▸ **Exercise**
Can you reproduce all of the data below word for word, omitting the pictures?

▸ **Records**
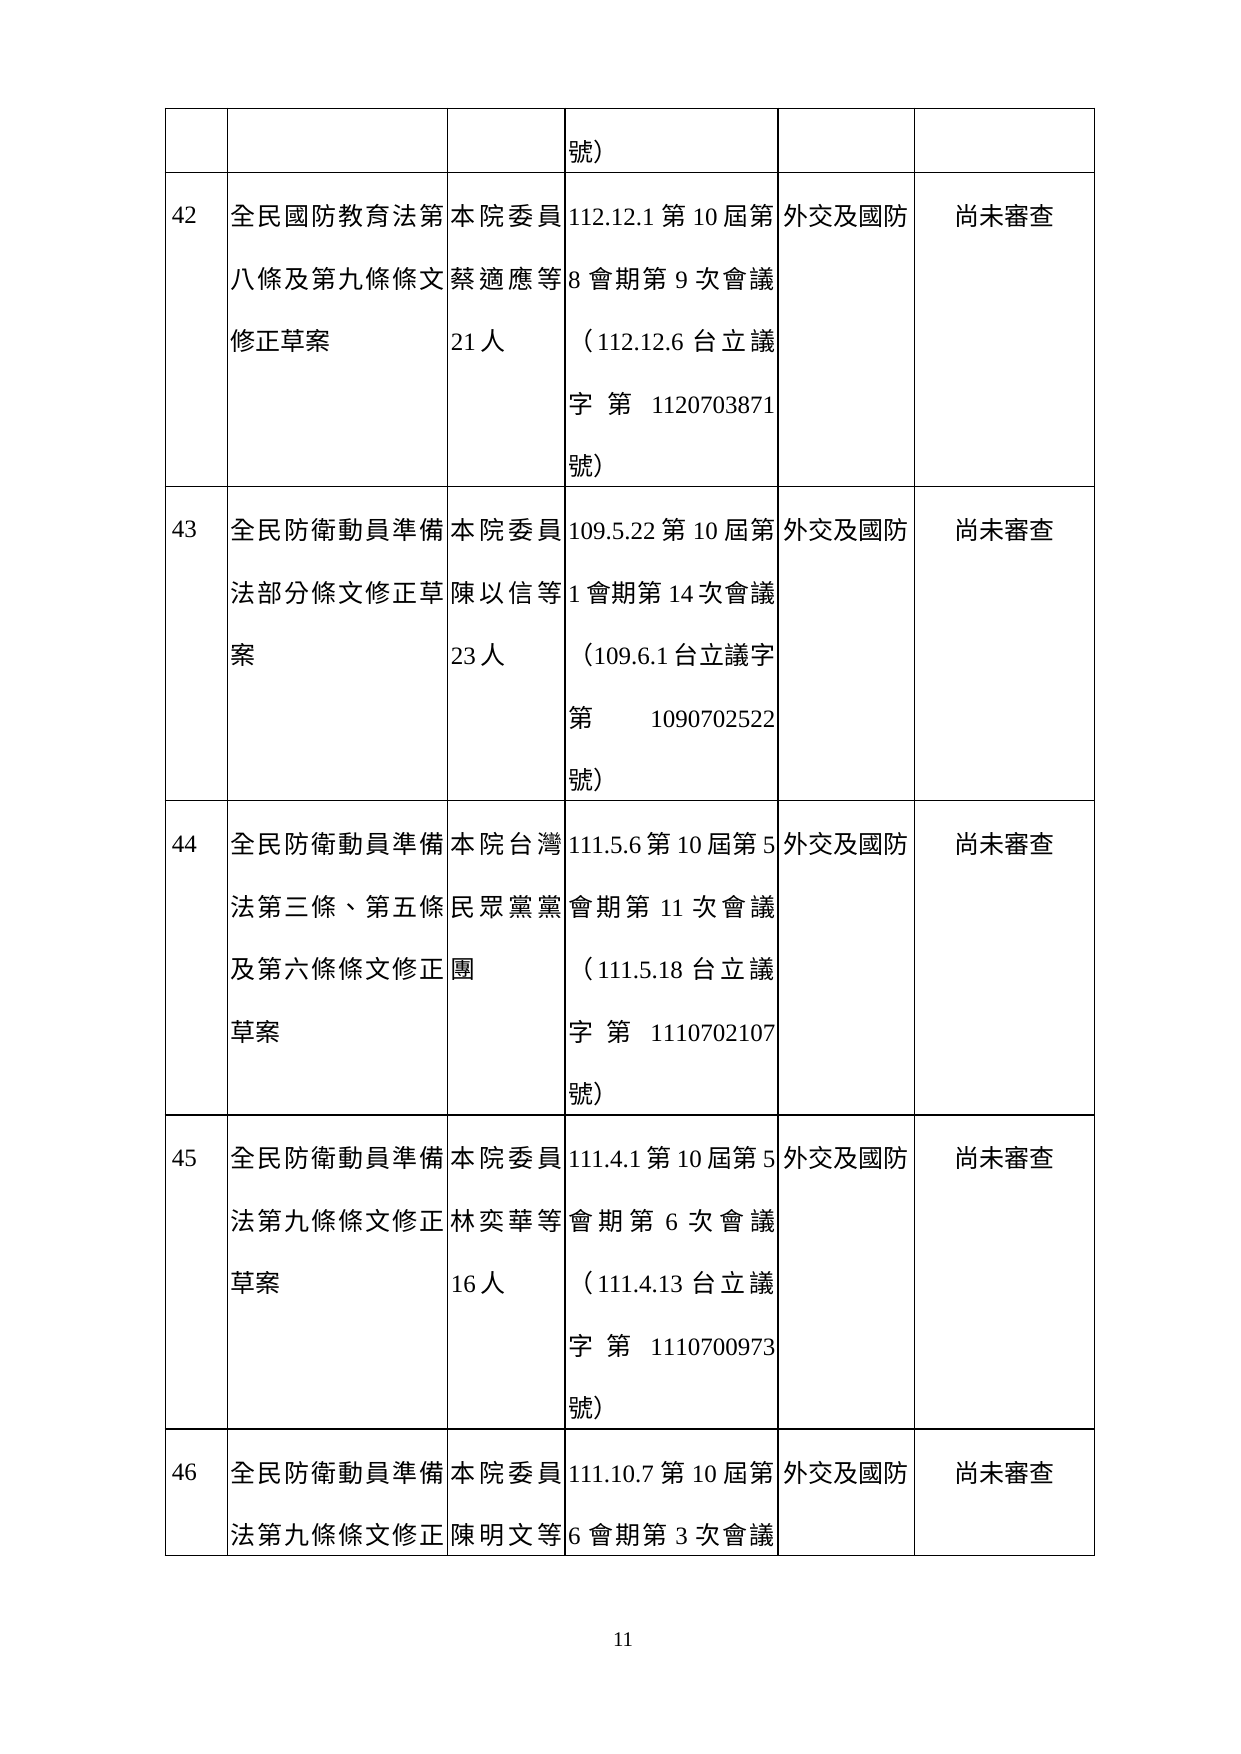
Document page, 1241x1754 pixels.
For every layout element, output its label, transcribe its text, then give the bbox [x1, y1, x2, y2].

table_cell 本院委員林奕華等16人 [448, 1116, 564, 1428]
table_cell [448, 109, 564, 172]
table_cell [166, 1116, 227, 1428]
table_cell 111.10.7第10屆第6會期第3次會議 [566, 1430, 777, 1554]
table_cell 外交及國防 [779, 487, 914, 800]
table_cell 109.5.22第10屆第1會期第14次會議（109.6.1台立議字第1090702522號） [566, 487, 777, 800]
table_cell 尚未審查 [915, 173, 1094, 486]
table_cell [228, 109, 447, 172]
table_cell 外交及國防 [779, 173, 914, 486]
table_cell [166, 173, 227, 486]
table_cell [166, 801, 227, 1114]
table_cell 尚未審查 [915, 801, 1094, 1114]
table_cell 111.4.1第10屆第5會期第6次會議（111.4.13台立議字第1110700973號） [566, 1116, 777, 1428]
table_cell [166, 1430, 227, 1554]
table_cell 尚未審查 [915, 1430, 1094, 1554]
table_cell 全民防衛動員準備法第九條條文修正 [228, 1430, 447, 1554]
table_cell 全民防衛動員準備法第三條、第五條及第六條條文修正草案 [228, 801, 447, 1114]
table_cell 本院委員陳明文等 [448, 1430, 564, 1554]
table_cell 尚未審查 [915, 1116, 1094, 1428]
table_cell 號） [566, 109, 777, 172]
table_cell 外交及國防 [779, 1430, 914, 1554]
table_cell [915, 109, 1094, 172]
table_cell 111.5.6第10屆第5會期第11次會議（111.5.18台立議字第1110702107號） [566, 801, 777, 1114]
table_cell 尚未審查 [915, 487, 1094, 800]
table_cell 外交及國防 [779, 1116, 914, 1428]
table_cell 全民防衛動員準備法第九條條文修正草案 [228, 1116, 447, 1428]
table_cell 本院委員陳以信等23人 [448, 487, 564, 800]
table_cell 全民國防教育法第八條及第九條條文修正草案 [228, 173, 447, 486]
table_cell [779, 109, 914, 172]
table_cell 本院委員蔡適應等21人 [448, 173, 564, 486]
table_cell [166, 487, 227, 800]
table_cell 本院台灣民眾黨黨團 [448, 801, 564, 1114]
table_cell [166, 109, 227, 172]
table_cell 112.12.1第10屆第8會期第9次會議（112.12.6台立議字第1120703871號） [566, 173, 777, 486]
table_cell 全民防衛動員準備法部分條文修正草案 [228, 487, 447, 800]
table_cell 外交及國防 [779, 801, 914, 1114]
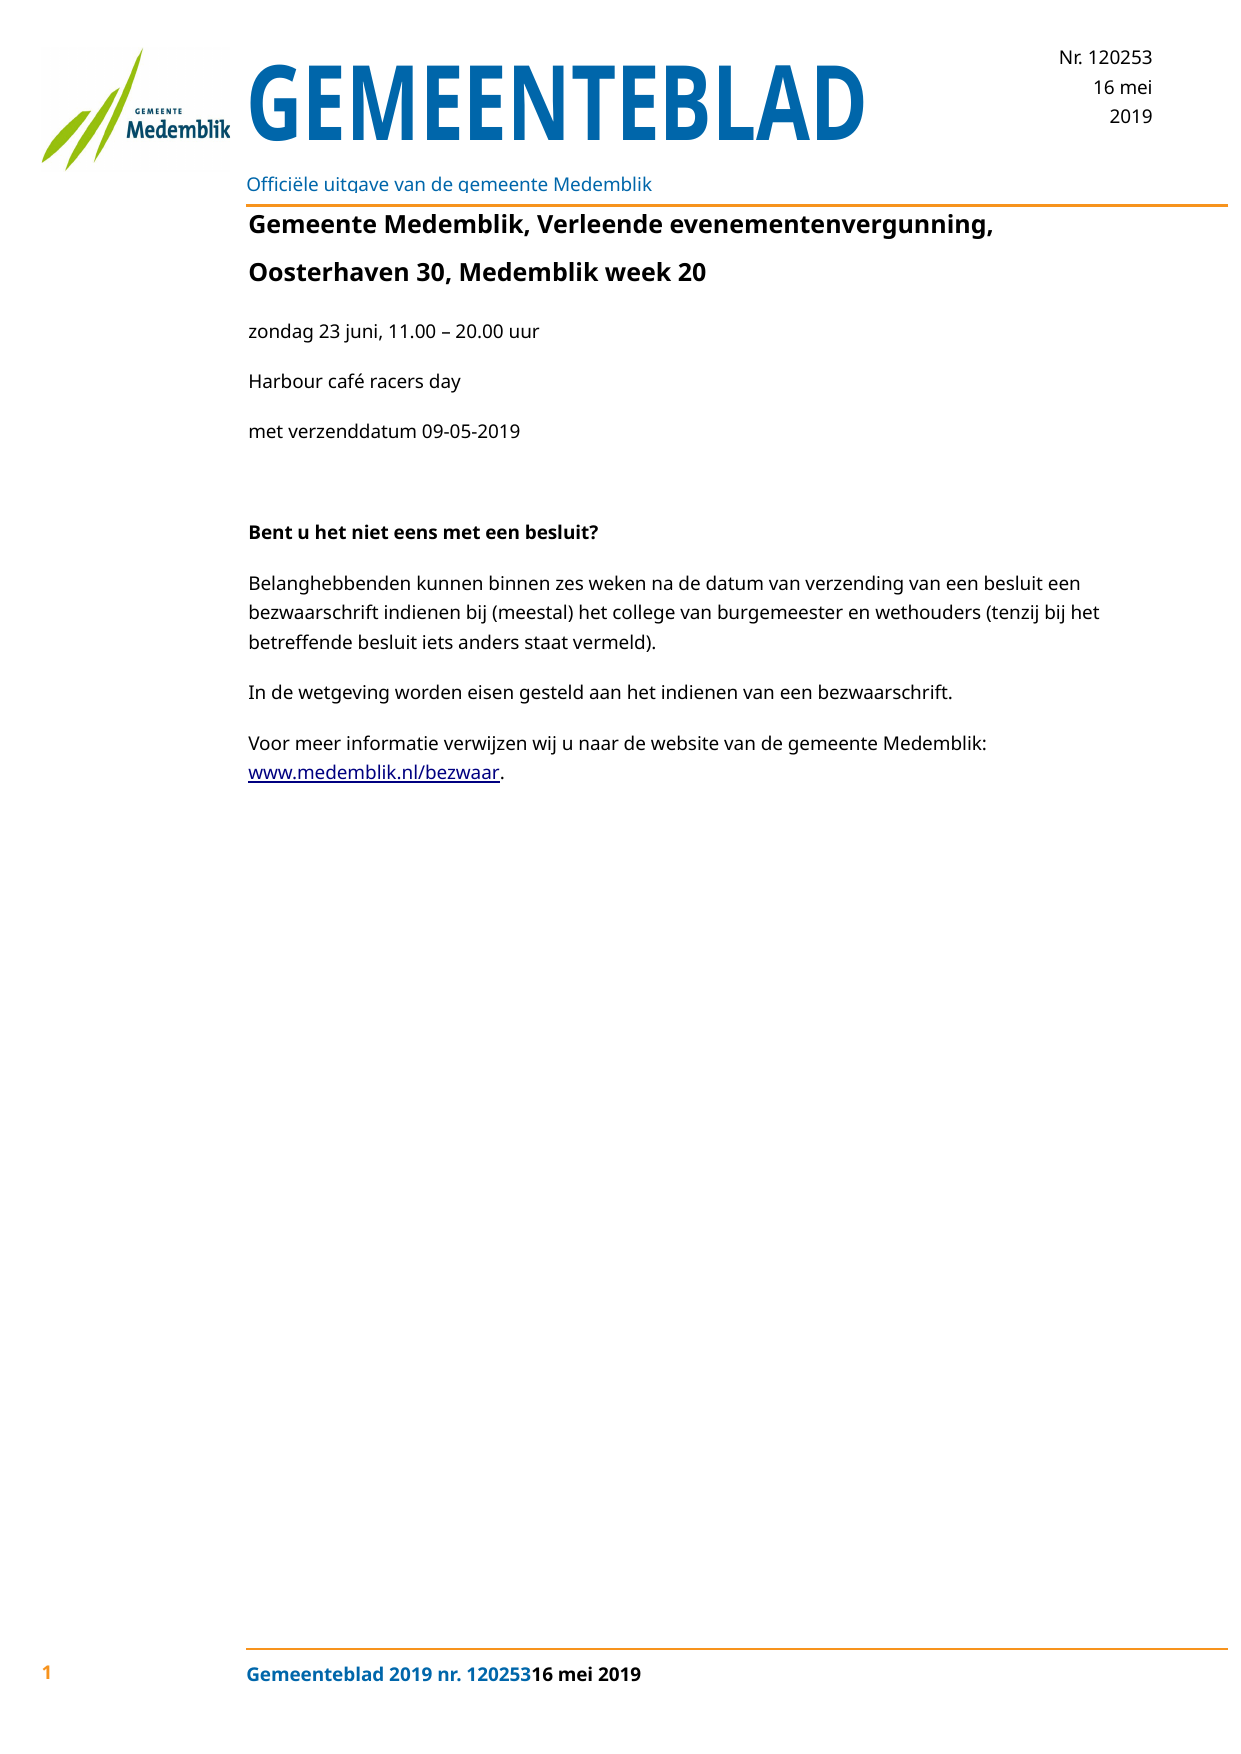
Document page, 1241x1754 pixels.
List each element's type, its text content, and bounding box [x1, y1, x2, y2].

text Bent u het niet eens met een besluit? [248, 519, 1152, 545]
text Harbour café racers day [248, 368, 1152, 394]
text Gemeente Medemblik, Verleende evenementenvergunning, Oosterhaven 30, Medemblik week 20 [248, 207, 1152, 288]
text zondag 23 juni, 11.00 – 20.00 uur [248, 318, 1152, 344]
text In de wetgeving worden eisen gesteld aan het indienen van een bezwaarschrift. [248, 679, 1152, 705]
text Voor meer informatie verwijzen wij u naar de website van de gemeente Medemblik: www.medemblik.nl/bezwaar. [248, 730, 1152, 785]
picture [41, 47, 231, 172]
text met verzenddatum 09-05-2019 [248, 419, 1152, 444]
text Belanghebbenden kunnen binnen zes weken na de datum van verzending van een besluit een bezwaarschrift indienen bij (meestal) het college van burgemeester en wethouders (tenzij bij het betreffende besluit iets anders staat vermeld). [248, 570, 1152, 655]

▸ **The solution**
Document page, 1241x1754 pixels.
For every layout element, output its label, transcribe its text, then give the bbox [x1, y1, x2, y2].

table_cell 本院委員林奕華等16人 [448, 1116, 564, 1428]
table_cell [448, 109, 564, 172]
table_cell [166, 1116, 227, 1428]
table_cell 111.10.7第10屆第6會期第3次會議 [566, 1430, 777, 1554]
table_cell 外交及國防 [779, 487, 914, 800]
table_cell 109.5.22第10屆第1會期第14次會議（109.6.1台立議字第1090702522號） [566, 487, 777, 800]
table_cell 尚未審查 [915, 173, 1094, 486]
table_cell [228, 109, 447, 172]
table_cell 外交及國防 [779, 173, 914, 486]
table_cell [166, 173, 227, 486]
table_cell [166, 801, 227, 1114]
table_cell 尚未審查 [915, 801, 1094, 1114]
table_cell 111.4.1第10屆第5會期第6次會議（111.4.13台立議字第1110700973號） [566, 1116, 777, 1428]
table_cell [166, 1430, 227, 1554]
table_cell 尚未審查 [915, 1430, 1094, 1554]
table_cell 全民防衛動員準備法第九條條文修正 [228, 1430, 447, 1554]
table_cell 全民防衛動員準備法第三條、第五條及第六條條文修正草案 [228, 801, 447, 1114]
table_cell 本院委員陳明文等 [448, 1430, 564, 1554]
table_cell 尚未審查 [915, 1116, 1094, 1428]
table_cell 號） [566, 109, 777, 172]
table_cell 外交及國防 [779, 1430, 914, 1554]
table_cell [915, 109, 1094, 172]
table_cell 111.5.6第10屆第5會期第11次會議（111.5.18台立議字第1110702107號） [566, 801, 777, 1114]
table_cell 尚未審查 [915, 487, 1094, 800]
table_cell 外交及國防 [779, 1116, 914, 1428]
table_cell 全民防衛動員準備法第九條條文修正草案 [228, 1116, 447, 1428]
table_cell 本院委員陳以信等23人 [448, 487, 564, 800]
table_cell 全民國防教育法第八條及第九條條文修正草案 [228, 173, 447, 486]
table_cell [779, 109, 914, 172]
table_cell 本院委員蔡適應等21人 [448, 173, 564, 486]
table_cell [166, 487, 227, 800]
table_cell 本院台灣民眾黨黨團 [448, 801, 564, 1114]
table_cell [166, 109, 227, 172]
table_cell 112.12.1第10屆第8會期第9次會議（112.12.6台立議字第1120703871號） [566, 173, 777, 486]
table_cell 全民防衛動員準備法部分條文修正草案 [228, 487, 447, 800]
table_cell 外交及國防 [779, 801, 914, 1114]
Document page, 1241x1754 pixels.
List each element's type, its text content, and bounding box [x1, y1, x2, y2].

text Bent u het niet eens met een besluit? [248, 519, 1152, 545]
text Harbour café racers day [248, 368, 1152, 394]
text Gemeente Medemblik, Verleende evenementenvergunning, Oosterhaven 30, Medemblik week 20 [248, 207, 1152, 288]
text zondag 23 juni, 11.00 – 20.00 uur [248, 318, 1152, 344]
text In de wetgeving worden eisen gesteld aan het indienen van een bezwaarschrift. [248, 679, 1152, 705]
text Voor meer informatie verwijzen wij u naar de website van de gemeente Medemblik: www.medemblik.nl/bezwaar. [248, 730, 1152, 785]
picture [41, 47, 231, 172]
text met verzenddatum 09-05-2019 [248, 419, 1152, 444]
text Belanghebbenden kunnen binnen zes weken na de datum van verzending van een besluit een bezwaarschrift indienen bij (meestal) het college van burgemeester en wethouders (tenzij bij het betreffende besluit iets anders staat vermeld). [248, 570, 1152, 655]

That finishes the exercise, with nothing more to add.